+++ TASK DATA +++

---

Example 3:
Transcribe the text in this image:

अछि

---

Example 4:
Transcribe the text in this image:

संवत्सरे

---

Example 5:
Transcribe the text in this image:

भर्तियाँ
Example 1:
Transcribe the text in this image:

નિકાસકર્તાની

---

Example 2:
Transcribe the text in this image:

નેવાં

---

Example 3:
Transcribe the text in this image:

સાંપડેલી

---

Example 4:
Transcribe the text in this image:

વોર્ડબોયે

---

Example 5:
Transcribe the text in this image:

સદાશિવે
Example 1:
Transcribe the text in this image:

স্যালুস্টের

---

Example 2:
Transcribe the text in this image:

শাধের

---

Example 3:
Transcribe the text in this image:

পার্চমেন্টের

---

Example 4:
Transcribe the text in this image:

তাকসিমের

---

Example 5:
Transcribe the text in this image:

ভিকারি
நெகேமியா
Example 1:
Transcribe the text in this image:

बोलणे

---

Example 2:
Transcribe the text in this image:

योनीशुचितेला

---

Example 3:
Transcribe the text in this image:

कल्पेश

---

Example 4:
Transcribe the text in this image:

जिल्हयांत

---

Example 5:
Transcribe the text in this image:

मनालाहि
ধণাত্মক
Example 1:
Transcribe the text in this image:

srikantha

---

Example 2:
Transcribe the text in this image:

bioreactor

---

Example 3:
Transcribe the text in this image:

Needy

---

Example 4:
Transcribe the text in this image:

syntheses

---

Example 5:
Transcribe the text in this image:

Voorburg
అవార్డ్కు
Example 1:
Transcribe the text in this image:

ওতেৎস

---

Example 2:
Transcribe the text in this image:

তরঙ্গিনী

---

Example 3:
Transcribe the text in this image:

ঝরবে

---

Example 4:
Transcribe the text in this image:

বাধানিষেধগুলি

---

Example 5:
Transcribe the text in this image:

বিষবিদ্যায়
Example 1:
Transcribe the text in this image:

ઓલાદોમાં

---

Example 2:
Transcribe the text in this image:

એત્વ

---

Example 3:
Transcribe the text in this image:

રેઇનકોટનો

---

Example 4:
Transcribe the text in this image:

+++

WHAT YOU HAVE TO DO
Going line by line, set down the data above exactly as given.

RESULT OF THE EXERCISE
---

Example 3:
Transcribe the text in this image:

अछि

---

Example 4:
Transcribe the text in this image:

संवत्सरे

---

Example 5:
Transcribe the text in this image:

भर्तियाँ
Example 1:
Transcribe the text in this image:

નિકાસકર્તાની

---

Example 2:
Transcribe the text in this image:

નેવાં

---

Example 3:
Transcribe the text in this image:

સાંપડેલી

---

Example 4:
Transcribe the text in this image:

વોર્ડબોયે

---

Example 5:
Transcribe the text in this image:

સદાશિવે
Example 1:
Transcribe the text in this image:

স্যালুস্টের

---

Example 2:
Transcribe the text in this image:

শাধের

---

Example 3:
Transcribe the text in this image:

পার্চমেন্টের

---

Example 4:
Transcribe the text in this image:

তাকসিমের

---

Example 5:
Transcribe the text in this image:

ভিকারি
நெகேமியா
Example 1:
Transcribe the text in this image:

बोलणे

---

Example 2:
Transcribe the text in this image:

योनीशुचितेला

---

Example 3:
Transcribe the text in this image:

कल्पेश

---

Example 4:
Transcribe the text in this image:

जिल्हयांत

---

Example 5:
Transcribe the text in this image:

मनालाहि
ধণাত্মক
Example 1:
Transcribe the text in this image:

srikantha

---

Example 2:
Transcribe the text in this image:

bioreactor

---

Example 3:
Transcribe the text in this image:

Needy

---

Example 4:
Transcribe the text in this image:

syntheses

---

Example 5:
Transcribe the text in this image:

Voorburg
అవార్డ్కు
Example 1:
Transcribe the text in this image:

ওতেৎস

---

Example 2:
Transcribe the text in this image:

তরঙ্গিনী

---

Example 3:
Transcribe the text in this image:

ঝরবে

---

Example 4:
Transcribe the text in this image:

বাধানিষেধগুলি

---

Example 5:
Transcribe the text in this image:

বিষবিদ্যায়
Example 1:
Transcribe the text in this image:

ઓલાદોમાં

---

Example 2:
Transcribe the text in this image:

એત્વ

---

Example 3:
Transcribe the text in this image:

રેઇનકોટનો

---

Example 4:
Transcribe the text in this image:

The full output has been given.